Ладонь будущей примы на лысине Ивана Павловича, а он стоит на коленях перед телеведущей из глухой провинции и обещает ей бросить под ноги от трапа самолета ковровую дорожку, сплошь усыпанную бриллиантами. «Интересно, до какого места дотянется дорожка?» – вертелся у меня в голове дурацкий вопрос.

– Ему запросто, – авторитетно заявил генерал, пытаясь стащить кофточку с Галки. – Я хочу поцеловать Вас в локоток, – объяснил он свой порыв.

– Так же проще! – отбивалась манекенщица, закатывая рукав.

Забыл сказать, что все происходило в однокомнатной квартирке, где кухня от комнаты отделена едва намеченным выступом стены. Театр военных действий! Космических!

Среди веселого погрома и любовного запала спокойствие – я бы даже сказал, невозмутимость, – демонстрировали только космонавт в штатском и оперная прима Ольга. Нелетавший космонавт Радик досадливо поглядывал на жену, предлагая всем девушкам по очереди выпить на брудершафт. Надо отметить, девушки вели себя достойно. «Так вам», – злорадствовал я.

И тут случилось что-то незапланированное. Звонок в дверь, легкая суета в доме – и нет ни космонавтов, ни моей бывшей жены, ни телеведущей. Последняя, как я узнал позднее, исчезла под шумок: ее положение было самым угрожающим. Но так исчезнуть целому полувзводу! Солдаты из казармы по команде «Готовность номер один!» столь быстро не разбегаются.

На лестничной клетке я успел заметить военного в младшем офицерском звании, многозначительные взгляды своей жены, брошенные из-за спины Радика, и услышал сдавленный рык генерала:

– Космонавтами не рождаются!

– Военная тайна! – блеснув своими линзами, молвил Иван Павлович.

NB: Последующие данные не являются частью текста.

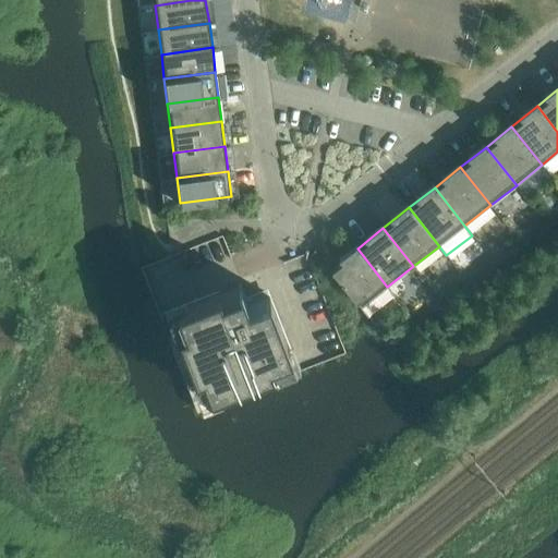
[(330,269),(367,316),(395,295),(387,287),(358,249),(330,269)]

Внезапное исчезновение гостей нисколько не огорчило хозяина:

– Завтра поедем покупать мне машину: день рождения как-никак. А сейчас ну все это… – Он обвел взглядом разор на столе и во всей квартире. – …А поутру они просну-у-у-лись! – И начал демонстрировать желейную дрожь всех прелестей Ольги по очереди. – М-м-м, – сладко постанывал он. – Ур-р-р, – урчал ошалевшим котярой.

Свет выключен, кровать ухнула под мощной звездой, а мы с Галкой остались один на один с диванчиком в темной комнате.